Pour contrer toutes ces sources de stress avant une consultation médicale, plusieurs pistes. 

Le Dr Scemama conseille pour commencer aux patients d’exposer leurs craintes d’emblée. “C’est normal d’avoir peur, notamment lors d’un dépistage. Et c’est notre rôle d’expliquer son importance.”

La consultation pouvant aussi être vécue comme un torrent de termes compliqués, de jargon incompréhensible et terrorisant, la médecin généraliste recommande aux patients d’arriver avec des questions écrites – sans que cela s’apparente “à une liste de courses” – et de prendre des notes pendant le rendez-vous. Le tout, dans le but d’inciter le médecin à poser les mots de la façon la plus claire et bienveillante possible.

Et surtout, cela pourrait permettre au soignant de fractionner les consultations. “On ne peut pas donner trop d’informations. Si c’est trop, le patient doit pouvoir demander à ce qu’on prenne le temps de se revoir. Par exemple, on peut s’occuper du dépistage un jour, puis aborder d’autres pans comme la nutrition la prochaine fois”, détaille le Dr Scemama.

Les deux médecins voient d’un bon œil l’idée – pour un patient – de venir accompagné d’un proche qui l’aidera à dédramatiser et à noter ces informations. Depuis la loi du 4 mars 2022, il est possible de désigner une “personne de confiance” qui pourra assister aux rendez-vous médicaux avec le patient, informe Service-Public.fr.

Si vous ne vous sentez pas suffisamment écouté.e, notamment dans la prise en charge de pathologies, dans le cas d’une intervention chirurgicale ou encore pour mieux appréhender les choix de traitements, il est possible de demander un 2ème avis. Si ce second avis peut être mal pris par certains soignants, le Dr Kierzek considère qu’il devrait être légitimer. “C’est le rôle du médecin traitant de le faciliter. Il doit agir comme un confident ou un conseiller pour le patient”. 

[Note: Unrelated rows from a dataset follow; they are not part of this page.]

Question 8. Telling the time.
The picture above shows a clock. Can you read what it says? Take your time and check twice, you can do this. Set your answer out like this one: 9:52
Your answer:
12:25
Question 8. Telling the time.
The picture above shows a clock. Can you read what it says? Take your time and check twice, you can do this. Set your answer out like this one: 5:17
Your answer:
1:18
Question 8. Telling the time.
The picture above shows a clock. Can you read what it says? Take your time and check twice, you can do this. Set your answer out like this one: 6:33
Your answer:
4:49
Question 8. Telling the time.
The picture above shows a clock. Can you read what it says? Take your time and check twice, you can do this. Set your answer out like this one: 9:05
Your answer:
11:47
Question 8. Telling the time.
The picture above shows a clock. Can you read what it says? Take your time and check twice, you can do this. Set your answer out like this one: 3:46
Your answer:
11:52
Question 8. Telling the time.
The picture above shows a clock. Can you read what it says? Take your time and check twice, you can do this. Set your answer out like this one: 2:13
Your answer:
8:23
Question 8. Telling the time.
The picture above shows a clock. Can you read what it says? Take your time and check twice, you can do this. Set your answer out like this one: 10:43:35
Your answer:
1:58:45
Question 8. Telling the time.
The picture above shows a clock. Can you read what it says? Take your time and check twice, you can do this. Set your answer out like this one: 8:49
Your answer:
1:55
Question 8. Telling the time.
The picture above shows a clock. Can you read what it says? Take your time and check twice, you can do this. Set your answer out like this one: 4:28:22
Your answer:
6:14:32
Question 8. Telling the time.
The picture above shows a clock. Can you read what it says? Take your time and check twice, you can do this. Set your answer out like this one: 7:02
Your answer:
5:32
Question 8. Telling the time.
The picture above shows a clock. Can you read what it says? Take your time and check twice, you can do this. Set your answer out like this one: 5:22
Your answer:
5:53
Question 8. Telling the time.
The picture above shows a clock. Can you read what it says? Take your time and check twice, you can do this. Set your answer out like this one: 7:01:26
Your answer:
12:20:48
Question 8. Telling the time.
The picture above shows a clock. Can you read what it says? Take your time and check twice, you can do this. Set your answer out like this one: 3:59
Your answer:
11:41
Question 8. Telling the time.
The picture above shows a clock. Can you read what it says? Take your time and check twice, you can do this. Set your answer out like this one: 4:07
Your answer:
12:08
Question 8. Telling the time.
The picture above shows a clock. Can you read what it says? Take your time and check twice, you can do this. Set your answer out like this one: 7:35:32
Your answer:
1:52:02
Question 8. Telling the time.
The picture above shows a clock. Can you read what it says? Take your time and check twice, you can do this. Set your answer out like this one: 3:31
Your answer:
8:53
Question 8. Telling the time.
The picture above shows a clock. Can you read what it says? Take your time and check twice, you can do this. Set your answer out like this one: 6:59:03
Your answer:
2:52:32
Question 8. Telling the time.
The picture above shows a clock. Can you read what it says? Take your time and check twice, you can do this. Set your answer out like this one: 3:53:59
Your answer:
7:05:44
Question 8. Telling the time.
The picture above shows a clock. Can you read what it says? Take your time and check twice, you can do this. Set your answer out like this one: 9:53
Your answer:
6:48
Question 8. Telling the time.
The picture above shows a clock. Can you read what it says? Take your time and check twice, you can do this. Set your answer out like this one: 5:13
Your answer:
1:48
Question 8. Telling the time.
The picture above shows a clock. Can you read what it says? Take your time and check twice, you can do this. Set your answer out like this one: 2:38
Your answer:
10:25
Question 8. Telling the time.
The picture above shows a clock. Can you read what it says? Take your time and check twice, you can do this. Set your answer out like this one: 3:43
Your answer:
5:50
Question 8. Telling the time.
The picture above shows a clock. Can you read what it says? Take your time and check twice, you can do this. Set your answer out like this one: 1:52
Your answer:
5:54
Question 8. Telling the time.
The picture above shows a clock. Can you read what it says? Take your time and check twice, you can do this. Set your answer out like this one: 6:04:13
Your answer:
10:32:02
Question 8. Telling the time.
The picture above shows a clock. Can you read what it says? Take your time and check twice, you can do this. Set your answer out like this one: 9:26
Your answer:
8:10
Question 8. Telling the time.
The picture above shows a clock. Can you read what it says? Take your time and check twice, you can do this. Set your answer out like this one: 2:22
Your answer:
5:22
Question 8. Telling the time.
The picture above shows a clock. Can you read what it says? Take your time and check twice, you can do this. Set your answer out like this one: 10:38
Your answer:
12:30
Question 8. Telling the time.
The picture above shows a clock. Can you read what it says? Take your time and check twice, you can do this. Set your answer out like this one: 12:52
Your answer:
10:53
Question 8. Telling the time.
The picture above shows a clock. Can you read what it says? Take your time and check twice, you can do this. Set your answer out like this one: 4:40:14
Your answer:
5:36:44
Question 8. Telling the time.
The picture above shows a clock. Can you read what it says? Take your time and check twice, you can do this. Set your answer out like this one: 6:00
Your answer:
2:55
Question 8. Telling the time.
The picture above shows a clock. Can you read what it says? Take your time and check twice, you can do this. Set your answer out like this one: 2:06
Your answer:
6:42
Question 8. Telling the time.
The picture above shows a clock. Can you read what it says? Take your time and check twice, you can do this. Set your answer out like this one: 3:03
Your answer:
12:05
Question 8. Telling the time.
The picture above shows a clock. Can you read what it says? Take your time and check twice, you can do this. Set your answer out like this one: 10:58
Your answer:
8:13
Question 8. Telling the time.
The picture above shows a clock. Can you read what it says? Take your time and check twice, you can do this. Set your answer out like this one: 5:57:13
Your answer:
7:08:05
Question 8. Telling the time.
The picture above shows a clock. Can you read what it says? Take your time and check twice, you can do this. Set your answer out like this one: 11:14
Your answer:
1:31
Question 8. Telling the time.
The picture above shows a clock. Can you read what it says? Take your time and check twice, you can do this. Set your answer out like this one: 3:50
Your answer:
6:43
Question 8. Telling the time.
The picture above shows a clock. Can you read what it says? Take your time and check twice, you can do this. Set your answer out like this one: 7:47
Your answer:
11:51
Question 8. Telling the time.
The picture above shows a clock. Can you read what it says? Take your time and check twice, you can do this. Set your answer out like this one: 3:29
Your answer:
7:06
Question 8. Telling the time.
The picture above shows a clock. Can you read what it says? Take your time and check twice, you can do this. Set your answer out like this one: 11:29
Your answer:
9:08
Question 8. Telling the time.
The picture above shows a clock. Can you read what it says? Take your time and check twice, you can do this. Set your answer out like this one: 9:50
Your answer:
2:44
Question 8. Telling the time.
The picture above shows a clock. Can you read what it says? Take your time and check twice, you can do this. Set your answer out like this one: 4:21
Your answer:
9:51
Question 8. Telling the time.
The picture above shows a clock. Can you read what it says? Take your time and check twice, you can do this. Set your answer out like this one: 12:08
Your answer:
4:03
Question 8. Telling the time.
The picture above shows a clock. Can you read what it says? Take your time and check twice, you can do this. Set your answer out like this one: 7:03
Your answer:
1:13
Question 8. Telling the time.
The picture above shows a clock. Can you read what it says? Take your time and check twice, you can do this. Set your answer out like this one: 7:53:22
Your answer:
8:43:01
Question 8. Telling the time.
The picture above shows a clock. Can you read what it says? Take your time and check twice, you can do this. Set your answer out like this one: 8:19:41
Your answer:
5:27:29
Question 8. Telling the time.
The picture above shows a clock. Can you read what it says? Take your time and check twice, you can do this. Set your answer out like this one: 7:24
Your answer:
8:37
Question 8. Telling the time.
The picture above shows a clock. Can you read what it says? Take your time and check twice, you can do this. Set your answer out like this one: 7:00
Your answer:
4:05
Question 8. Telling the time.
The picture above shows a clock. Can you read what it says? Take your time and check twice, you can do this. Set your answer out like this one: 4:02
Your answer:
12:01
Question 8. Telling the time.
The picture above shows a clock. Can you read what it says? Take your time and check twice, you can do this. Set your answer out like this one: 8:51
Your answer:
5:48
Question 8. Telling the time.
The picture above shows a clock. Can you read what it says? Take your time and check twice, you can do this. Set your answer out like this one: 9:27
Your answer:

“C’est vrai qu’il y a des collègues débordés qui ne prennent plus le temps. On tombe parfois dans une médecine de supermarché. Mais la peur de la blouse blanche ne devrait plus être. Le modèle paternaliste n’est heureusement plus d’actualité”, assure le médecin urgentiste.

Enfin, selon nos deux soignants : sauf urgence, un patient peut aussi demander à ne pas être examiné. “On ne peut pas le forcer. Si le patient est réticent, c’est probablement qu’il y a une douleur physique ou psychique”, détaille le Dr Kierzek. Et si l’on ne peut pas faire l’impasse sur l’examen, il peut aussi être utile “de demander au médecin d’expliquer ses gestes”, ajoute le Dr Scemama. “Si le médecin fait peur, ou qu’il y a un manque de confiance entre les deux parties, il faut songer à en changer”, note-t-elle.